Aim of the exercise. Only one stretch of the data is wanted: the line containing "<sup>1</sup> Charles L.", the line containing "<sup>4</sup> Gershon Greenberg, The", and every line between them, copied exactly.
Segment Start: Exercise data
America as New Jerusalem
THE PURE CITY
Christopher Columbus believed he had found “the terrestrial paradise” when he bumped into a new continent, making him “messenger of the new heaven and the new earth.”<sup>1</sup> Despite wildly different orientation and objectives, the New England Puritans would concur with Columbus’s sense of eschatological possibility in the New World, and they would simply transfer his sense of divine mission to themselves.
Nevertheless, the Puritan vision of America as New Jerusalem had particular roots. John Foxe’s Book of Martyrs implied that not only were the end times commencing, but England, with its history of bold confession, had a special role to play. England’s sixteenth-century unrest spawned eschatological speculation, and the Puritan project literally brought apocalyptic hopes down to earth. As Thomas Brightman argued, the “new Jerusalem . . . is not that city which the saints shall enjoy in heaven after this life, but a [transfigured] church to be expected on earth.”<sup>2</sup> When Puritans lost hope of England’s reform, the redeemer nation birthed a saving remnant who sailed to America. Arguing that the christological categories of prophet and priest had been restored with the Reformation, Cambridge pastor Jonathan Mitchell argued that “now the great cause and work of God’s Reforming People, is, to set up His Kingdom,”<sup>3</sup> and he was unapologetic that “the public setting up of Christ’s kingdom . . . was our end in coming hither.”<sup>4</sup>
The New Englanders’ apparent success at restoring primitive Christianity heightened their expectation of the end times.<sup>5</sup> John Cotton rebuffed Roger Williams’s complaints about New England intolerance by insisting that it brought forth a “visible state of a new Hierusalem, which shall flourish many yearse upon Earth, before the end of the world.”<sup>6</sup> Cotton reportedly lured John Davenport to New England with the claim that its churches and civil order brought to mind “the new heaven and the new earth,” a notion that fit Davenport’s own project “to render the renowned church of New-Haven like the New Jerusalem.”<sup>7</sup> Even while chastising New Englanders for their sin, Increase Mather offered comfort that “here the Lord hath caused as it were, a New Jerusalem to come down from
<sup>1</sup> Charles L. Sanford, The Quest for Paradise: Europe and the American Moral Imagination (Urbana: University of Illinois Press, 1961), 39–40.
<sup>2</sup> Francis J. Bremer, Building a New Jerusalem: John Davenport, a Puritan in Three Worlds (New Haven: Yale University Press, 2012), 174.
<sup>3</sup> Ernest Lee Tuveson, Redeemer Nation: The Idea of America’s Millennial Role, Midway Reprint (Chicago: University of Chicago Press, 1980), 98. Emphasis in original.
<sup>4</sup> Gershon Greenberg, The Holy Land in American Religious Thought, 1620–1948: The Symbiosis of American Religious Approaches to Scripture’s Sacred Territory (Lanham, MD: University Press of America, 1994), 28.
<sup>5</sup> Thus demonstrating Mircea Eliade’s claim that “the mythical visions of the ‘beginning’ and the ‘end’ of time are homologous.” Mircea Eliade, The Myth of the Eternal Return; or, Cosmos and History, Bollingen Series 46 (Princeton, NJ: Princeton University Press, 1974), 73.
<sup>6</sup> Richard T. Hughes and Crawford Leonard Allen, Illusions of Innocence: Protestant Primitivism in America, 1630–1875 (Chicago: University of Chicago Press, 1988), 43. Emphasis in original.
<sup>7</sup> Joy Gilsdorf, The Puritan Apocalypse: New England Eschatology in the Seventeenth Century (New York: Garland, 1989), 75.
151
Segment End: Exercise data
Output for this task.
<sup>1</sup> Charles L. Sanford, The Quest for Paradise: Europe and the American Moral Imagination (Urbana: University of Illinois Press, 1961), 39–40.
<sup>2</sup> Francis J. Bremer, Building a New Jerusalem: John Davenport, a Puritan in Three Worlds (New Haven: Yale University Press, 2012), 174.
<sup>3</sup> Ernest Lee Tuveson, Redeemer Nation: The Idea of America’s Millennial Role, Midway Reprint (Chicago: University of Chicago Press, 1980), 98. Emphasis in original.
<sup>4</sup> Gershon Greenberg, The Holy Land in American Religious Thought, 1620–1948: The Symbiosis of American Religious Approaches to Scripture’s Sacred Territory (Lanham, MD: University Press of America, 1994), 28.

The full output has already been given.